● **PROBLEM TO WORK ON**:
Restate the listing below exactly, images excluded.

● **DATA EXCERPT**:
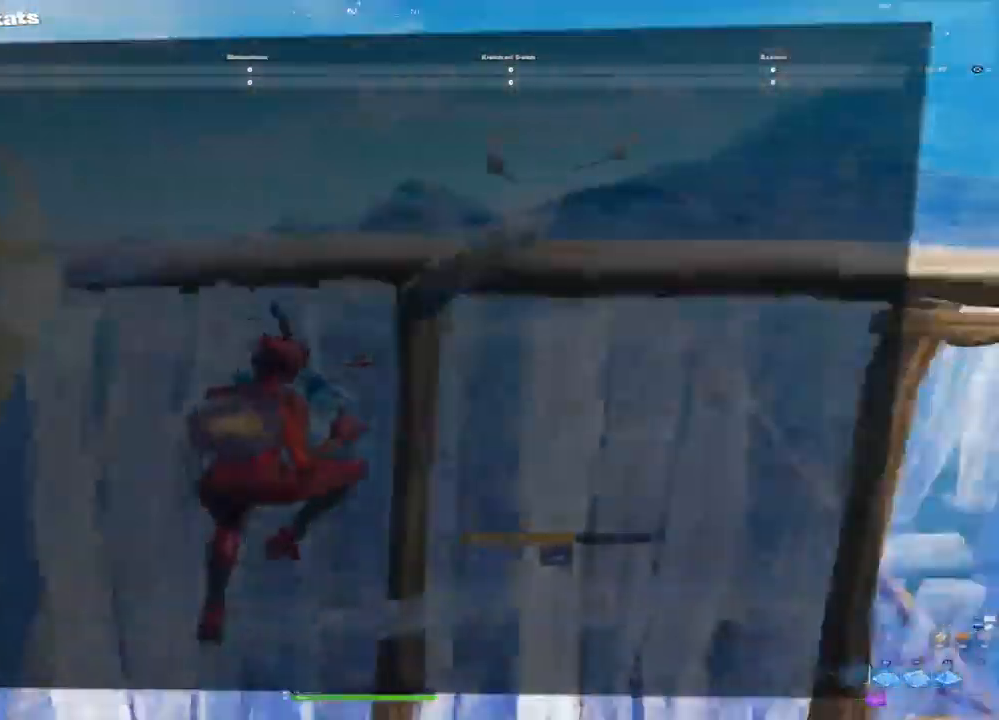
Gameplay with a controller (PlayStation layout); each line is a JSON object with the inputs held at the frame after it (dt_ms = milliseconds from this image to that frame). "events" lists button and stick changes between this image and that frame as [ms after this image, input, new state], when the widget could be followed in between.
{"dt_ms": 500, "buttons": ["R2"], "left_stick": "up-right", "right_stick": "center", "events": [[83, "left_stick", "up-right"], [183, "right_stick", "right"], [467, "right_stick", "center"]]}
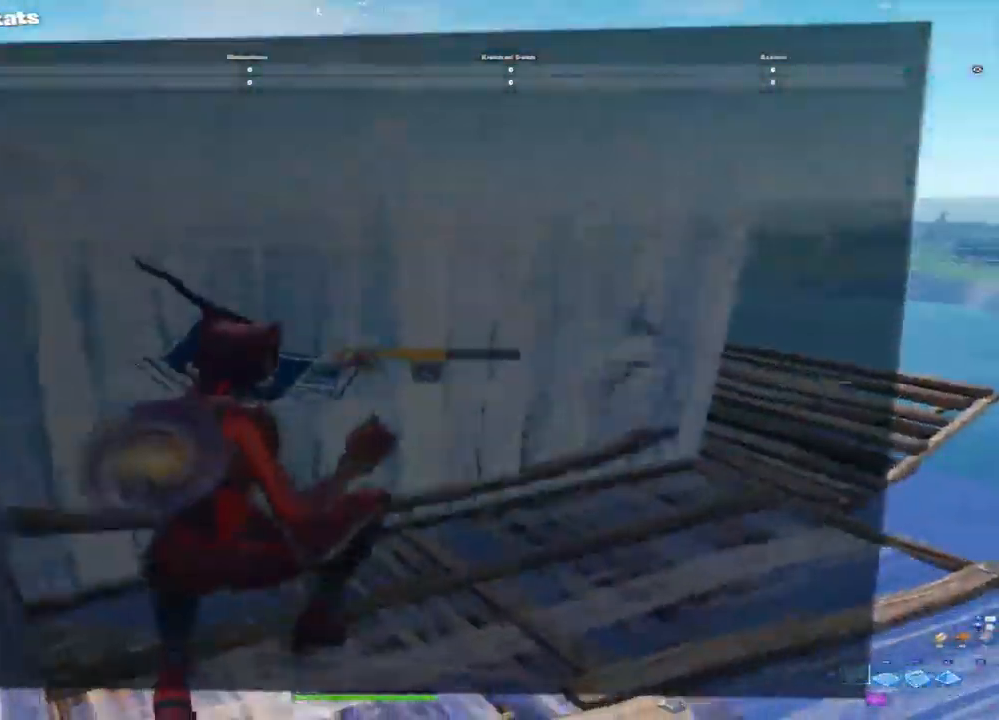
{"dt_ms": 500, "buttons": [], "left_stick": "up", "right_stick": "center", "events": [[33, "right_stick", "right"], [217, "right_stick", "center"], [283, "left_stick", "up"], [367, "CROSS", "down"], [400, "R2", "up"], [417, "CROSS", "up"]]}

● **SOLVED EXERCISE**:
Gameplay with a controller (PlayStation layout); each line is a JSON object with the inputs held at the frame after it (dt_ms = milliseconds from this image to that frame). "events" lists button and stick changes between this image and that frame as [ms after this image, input, new state], when the widget could be followed in between.
{"dt_ms": 500, "buttons": ["R2"], "left_stick": "up-right", "right_stick": "center", "events": [[83, "left_stick", "up-right"], [183, "right_stick", "right"], [467, "right_stick", "center"]]}
{"dt_ms": 500, "buttons": [], "left_stick": "up", "right_stick": "center", "events": [[33, "right_stick", "right"], [217, "right_stick", "center"], [283, "left_stick", "up"], [367, "CROSS", "down"], [400, "R2", "up"], [417, "CROSS", "up"]]}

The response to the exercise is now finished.